* AIM OF THE TASK *
Reproduce the listing from its first line through the line containing "Number of cars: 11", with "pencils" renamed to "crayons" and nothing else changed.

* MATERIAL PROVIDED *
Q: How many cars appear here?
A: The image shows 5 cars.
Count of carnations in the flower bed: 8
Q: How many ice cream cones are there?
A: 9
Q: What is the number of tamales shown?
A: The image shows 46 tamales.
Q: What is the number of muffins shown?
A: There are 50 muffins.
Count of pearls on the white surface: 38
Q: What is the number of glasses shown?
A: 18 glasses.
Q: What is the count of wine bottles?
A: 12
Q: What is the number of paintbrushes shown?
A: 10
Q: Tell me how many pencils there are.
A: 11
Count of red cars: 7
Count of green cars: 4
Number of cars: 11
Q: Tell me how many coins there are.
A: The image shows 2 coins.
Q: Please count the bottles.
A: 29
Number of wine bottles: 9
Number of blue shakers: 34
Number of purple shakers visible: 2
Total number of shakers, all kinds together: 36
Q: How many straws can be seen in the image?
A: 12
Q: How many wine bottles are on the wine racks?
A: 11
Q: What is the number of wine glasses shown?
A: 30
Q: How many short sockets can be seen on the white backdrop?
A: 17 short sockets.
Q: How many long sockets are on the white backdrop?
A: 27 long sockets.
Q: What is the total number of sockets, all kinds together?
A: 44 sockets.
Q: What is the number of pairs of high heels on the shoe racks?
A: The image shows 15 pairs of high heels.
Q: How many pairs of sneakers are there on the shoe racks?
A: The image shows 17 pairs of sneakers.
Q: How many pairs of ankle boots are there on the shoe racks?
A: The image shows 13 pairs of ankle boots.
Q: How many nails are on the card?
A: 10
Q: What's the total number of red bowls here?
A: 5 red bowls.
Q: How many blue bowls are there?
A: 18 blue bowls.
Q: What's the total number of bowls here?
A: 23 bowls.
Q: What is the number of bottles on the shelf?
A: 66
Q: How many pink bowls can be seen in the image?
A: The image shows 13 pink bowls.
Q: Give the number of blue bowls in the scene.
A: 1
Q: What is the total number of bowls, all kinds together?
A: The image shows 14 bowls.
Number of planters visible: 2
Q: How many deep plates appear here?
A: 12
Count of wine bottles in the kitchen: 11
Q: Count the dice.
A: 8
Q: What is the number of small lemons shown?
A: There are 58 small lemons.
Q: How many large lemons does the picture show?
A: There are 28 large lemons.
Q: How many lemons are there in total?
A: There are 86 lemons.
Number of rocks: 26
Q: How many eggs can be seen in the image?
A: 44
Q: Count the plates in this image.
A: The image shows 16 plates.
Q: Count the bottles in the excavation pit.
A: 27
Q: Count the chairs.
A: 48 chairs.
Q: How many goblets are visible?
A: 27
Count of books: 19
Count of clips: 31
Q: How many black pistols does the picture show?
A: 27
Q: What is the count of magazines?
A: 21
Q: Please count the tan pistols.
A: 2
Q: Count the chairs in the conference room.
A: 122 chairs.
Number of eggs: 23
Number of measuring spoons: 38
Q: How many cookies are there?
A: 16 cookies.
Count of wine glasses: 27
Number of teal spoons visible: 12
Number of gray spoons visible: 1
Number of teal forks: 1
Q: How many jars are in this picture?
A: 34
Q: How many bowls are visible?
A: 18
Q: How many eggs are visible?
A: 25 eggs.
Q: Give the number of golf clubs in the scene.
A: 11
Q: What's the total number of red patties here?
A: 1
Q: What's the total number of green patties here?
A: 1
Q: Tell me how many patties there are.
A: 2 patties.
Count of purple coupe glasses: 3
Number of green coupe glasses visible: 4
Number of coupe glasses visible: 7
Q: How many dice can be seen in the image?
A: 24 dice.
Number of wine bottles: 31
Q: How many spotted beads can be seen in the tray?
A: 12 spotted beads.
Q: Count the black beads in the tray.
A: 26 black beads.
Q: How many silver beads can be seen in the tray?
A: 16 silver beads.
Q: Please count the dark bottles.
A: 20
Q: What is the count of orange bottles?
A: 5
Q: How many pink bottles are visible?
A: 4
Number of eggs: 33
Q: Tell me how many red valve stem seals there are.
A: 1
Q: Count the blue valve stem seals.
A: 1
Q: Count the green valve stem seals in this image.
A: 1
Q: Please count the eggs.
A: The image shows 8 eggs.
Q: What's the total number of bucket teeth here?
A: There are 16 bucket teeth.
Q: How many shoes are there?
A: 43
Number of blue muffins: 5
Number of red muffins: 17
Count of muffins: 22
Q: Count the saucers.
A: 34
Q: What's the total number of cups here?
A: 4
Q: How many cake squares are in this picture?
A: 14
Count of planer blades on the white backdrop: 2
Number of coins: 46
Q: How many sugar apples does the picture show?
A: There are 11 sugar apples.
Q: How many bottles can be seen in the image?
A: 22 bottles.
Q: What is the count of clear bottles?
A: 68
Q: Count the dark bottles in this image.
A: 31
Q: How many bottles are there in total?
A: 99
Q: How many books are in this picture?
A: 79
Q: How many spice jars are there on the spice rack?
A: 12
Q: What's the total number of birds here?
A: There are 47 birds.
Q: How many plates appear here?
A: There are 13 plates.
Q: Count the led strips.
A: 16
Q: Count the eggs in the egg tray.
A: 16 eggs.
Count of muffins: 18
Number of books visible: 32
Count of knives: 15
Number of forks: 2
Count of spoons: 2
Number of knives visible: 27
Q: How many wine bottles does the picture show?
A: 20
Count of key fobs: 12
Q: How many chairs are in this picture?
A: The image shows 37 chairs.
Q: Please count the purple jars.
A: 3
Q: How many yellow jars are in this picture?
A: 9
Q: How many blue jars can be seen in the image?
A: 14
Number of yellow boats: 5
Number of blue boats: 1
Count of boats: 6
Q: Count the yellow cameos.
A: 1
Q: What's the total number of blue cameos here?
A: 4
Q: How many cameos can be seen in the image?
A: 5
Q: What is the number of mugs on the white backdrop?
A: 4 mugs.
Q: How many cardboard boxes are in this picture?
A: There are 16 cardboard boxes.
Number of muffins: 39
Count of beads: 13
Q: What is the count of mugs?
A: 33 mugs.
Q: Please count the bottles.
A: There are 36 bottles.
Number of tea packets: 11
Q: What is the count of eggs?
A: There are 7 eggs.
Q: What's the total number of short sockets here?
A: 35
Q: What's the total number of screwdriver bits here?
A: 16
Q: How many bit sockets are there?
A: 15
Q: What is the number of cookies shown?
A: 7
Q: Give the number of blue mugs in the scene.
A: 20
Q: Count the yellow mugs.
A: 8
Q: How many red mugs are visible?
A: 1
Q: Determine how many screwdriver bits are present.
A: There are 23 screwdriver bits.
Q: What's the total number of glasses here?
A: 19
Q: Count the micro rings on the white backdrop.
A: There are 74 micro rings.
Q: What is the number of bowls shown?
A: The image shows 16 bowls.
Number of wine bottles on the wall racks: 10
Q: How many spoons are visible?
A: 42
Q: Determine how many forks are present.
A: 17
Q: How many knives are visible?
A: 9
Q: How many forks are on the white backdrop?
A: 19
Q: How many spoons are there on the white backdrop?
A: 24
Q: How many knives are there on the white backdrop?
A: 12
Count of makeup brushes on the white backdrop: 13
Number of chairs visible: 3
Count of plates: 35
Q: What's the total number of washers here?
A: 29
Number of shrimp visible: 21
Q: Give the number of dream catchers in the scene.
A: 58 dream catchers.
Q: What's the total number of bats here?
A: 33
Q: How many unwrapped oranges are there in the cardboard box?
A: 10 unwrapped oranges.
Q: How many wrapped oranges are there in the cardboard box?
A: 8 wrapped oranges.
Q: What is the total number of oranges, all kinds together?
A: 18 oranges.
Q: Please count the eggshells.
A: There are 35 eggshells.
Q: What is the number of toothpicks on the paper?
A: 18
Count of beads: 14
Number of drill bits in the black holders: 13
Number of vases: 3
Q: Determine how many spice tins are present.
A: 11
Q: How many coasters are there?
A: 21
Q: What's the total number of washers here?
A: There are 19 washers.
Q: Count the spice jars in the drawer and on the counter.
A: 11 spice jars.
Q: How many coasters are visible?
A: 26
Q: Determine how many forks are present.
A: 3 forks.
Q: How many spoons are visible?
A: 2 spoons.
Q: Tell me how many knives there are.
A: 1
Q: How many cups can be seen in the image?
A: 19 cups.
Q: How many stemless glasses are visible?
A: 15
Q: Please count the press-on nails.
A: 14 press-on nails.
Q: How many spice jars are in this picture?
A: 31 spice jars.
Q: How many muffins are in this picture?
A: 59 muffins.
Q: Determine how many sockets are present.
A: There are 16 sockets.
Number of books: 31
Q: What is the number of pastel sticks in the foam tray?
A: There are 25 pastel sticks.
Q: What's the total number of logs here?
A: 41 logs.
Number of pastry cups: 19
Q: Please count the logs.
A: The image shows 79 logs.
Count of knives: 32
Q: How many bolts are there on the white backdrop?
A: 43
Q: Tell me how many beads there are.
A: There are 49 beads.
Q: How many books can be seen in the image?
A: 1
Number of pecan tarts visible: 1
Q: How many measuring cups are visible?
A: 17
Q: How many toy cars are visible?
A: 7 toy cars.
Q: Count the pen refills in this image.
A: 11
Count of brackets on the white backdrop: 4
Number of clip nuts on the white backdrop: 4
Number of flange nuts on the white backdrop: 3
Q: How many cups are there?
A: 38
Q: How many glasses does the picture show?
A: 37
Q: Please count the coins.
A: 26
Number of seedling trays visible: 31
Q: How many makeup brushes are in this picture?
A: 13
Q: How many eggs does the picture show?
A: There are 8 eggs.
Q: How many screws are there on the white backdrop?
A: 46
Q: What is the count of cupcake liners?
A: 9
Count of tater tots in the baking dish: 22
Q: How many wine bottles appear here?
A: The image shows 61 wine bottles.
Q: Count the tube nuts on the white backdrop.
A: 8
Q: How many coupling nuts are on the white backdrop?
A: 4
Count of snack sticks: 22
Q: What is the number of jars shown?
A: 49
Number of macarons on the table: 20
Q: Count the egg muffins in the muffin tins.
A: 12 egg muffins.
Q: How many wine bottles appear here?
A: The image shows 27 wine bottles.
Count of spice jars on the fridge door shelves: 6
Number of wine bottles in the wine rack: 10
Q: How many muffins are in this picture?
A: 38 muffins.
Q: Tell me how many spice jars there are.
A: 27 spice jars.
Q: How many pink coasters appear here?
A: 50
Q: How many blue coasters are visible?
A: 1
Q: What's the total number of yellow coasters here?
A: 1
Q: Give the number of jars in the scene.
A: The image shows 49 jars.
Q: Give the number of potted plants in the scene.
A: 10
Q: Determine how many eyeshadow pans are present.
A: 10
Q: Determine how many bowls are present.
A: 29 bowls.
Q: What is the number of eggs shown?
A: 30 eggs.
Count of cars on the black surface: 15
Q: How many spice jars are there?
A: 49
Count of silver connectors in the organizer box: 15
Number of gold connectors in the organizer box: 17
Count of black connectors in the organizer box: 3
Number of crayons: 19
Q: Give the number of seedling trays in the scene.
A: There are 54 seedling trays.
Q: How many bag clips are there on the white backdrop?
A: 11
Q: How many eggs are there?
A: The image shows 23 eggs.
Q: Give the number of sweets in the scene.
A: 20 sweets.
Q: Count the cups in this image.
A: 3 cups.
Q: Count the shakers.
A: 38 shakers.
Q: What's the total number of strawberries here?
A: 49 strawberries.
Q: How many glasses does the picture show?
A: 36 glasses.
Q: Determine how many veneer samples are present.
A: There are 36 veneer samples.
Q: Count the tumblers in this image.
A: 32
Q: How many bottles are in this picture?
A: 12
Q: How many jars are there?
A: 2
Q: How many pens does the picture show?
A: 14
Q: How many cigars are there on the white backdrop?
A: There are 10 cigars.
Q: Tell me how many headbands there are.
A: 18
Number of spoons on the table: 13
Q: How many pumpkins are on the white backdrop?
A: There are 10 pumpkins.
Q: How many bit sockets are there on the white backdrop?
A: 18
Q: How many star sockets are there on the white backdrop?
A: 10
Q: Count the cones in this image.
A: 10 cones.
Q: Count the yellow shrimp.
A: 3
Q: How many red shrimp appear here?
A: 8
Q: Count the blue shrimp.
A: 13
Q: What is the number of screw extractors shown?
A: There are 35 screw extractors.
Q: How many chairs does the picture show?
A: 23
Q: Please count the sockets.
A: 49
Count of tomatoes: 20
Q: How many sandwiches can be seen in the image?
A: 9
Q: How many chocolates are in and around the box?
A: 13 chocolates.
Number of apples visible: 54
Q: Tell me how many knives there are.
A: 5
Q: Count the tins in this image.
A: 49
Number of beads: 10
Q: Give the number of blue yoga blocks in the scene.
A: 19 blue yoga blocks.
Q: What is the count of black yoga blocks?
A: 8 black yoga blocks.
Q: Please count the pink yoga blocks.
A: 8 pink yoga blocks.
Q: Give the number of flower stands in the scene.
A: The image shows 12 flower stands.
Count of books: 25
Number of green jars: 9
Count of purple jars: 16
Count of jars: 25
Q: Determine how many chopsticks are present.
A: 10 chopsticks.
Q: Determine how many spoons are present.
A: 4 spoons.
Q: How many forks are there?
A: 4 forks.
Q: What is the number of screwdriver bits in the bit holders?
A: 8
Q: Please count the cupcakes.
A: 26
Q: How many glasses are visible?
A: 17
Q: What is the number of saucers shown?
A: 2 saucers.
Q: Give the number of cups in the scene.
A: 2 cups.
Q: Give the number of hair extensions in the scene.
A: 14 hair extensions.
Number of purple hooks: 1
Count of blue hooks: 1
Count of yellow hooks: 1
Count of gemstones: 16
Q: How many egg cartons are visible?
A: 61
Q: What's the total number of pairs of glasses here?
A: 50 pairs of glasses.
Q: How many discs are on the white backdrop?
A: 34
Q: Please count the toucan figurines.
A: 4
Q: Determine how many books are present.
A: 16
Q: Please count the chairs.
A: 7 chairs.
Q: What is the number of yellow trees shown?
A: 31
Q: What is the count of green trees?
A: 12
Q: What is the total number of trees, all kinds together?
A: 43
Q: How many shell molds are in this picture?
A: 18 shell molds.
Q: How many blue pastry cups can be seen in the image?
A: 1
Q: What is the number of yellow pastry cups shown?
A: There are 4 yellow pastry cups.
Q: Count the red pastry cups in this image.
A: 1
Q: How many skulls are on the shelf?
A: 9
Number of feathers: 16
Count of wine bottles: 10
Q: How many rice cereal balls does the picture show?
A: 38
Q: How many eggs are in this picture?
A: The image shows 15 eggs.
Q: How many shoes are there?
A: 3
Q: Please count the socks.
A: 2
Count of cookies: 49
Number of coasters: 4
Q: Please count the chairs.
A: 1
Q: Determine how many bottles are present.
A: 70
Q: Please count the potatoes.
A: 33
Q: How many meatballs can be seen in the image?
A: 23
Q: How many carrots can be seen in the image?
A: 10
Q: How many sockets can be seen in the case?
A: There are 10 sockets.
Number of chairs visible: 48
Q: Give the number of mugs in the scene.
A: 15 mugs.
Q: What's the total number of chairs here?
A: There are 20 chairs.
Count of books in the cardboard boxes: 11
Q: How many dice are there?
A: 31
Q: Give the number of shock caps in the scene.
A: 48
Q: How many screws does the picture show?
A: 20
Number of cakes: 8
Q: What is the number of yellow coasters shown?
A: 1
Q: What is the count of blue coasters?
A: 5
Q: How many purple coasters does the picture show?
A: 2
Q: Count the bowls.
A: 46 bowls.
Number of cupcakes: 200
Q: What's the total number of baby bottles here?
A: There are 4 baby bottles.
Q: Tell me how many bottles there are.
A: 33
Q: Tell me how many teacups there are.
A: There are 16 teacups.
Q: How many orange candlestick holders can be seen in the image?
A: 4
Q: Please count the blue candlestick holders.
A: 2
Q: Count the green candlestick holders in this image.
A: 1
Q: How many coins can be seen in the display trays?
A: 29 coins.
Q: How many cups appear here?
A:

* RESPONSE TO THE EXERCISE *
Q: How many cars appear here?
A: The image shows 5 cars.
Count of carnations in the flower bed: 8
Q: How many ice cream cones are there?
A: 9
Q: What is the number of tamales shown?
A: The image shows 46 tamales.
Q: What is the number of muffins shown?
A: There are 50 muffins.
Count of pearls on the white surface: 38
Q: What is the number of glasses shown?
A: 18 glasses.
Q: What is the count of wine bottles?
A: 12
Q: What is the number of paintbrushes shown?
A: 10
Q: Tell me how many crayons there are.
A: 11
Count of red cars: 7
Count of green cars: 4
Number of cars: 11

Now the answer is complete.